With the impending snowstorm, there are a lot of questions our Storm Team has been answering in the last few days. But one question you may not have thought to ask is, “why is this snowstorm happening in the first place”?
We live in what are called the “midlatitudes”. The Earth’s spins and this creates motion with circulating air. Air masses constantly clash and mix. With the clashing together of cold and warm air, we get large systems called “mid-latitude cyclones”. That’s what this impending snowstorm really is, a midlatitude cyclone. It has a counterclockwise spin caused by the Earth’s rotation.
They will follow upper atmospheric patterns and when encountering cold enough air, strengthen and become very dangerous this time of year.
But let’s talk about the anatomy of a snowstorm.

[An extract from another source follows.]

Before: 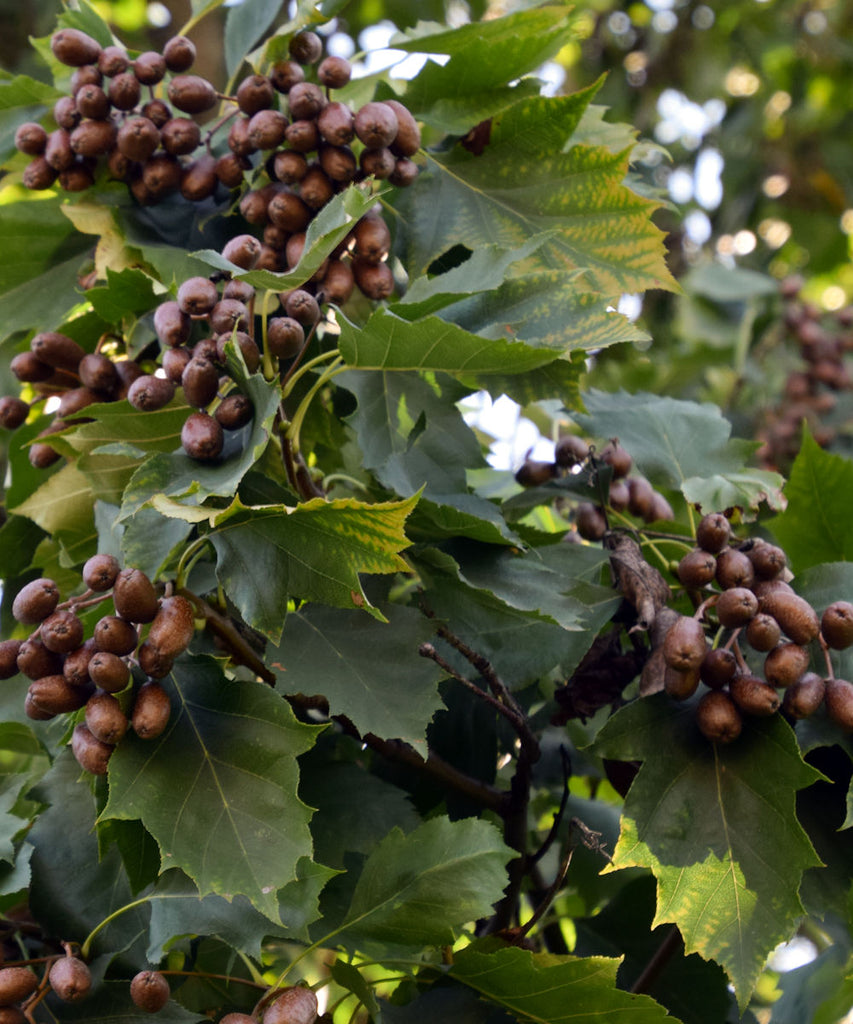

The very center is where the lowest pressure of the entire system is. The lower the pressure, the stronger the storm and the windier the conditions. The highest impacts are typically north of the low so when the low is south of us, that’s when we’ll get hit the hardest.
Then you have several different air masses meeting inside of this cyclone, they’re separated by warm and cold fronts. It’s important to know where these fronts will set up because they can bring snow and even sleet, freezing rain and sometimes just rain. Figuring out where these will be exactly can be tricky… and it can mean the difference of a little snow and a lot.
Another crucial part to this storm is the moisture inflow. Moisture gets fed in from the south and sometimes dry air as well. It’s important to watch the inflow of a large system like this because pulling in dry air can greatly reduce your impacts. Or warmer air can change your precipitation types.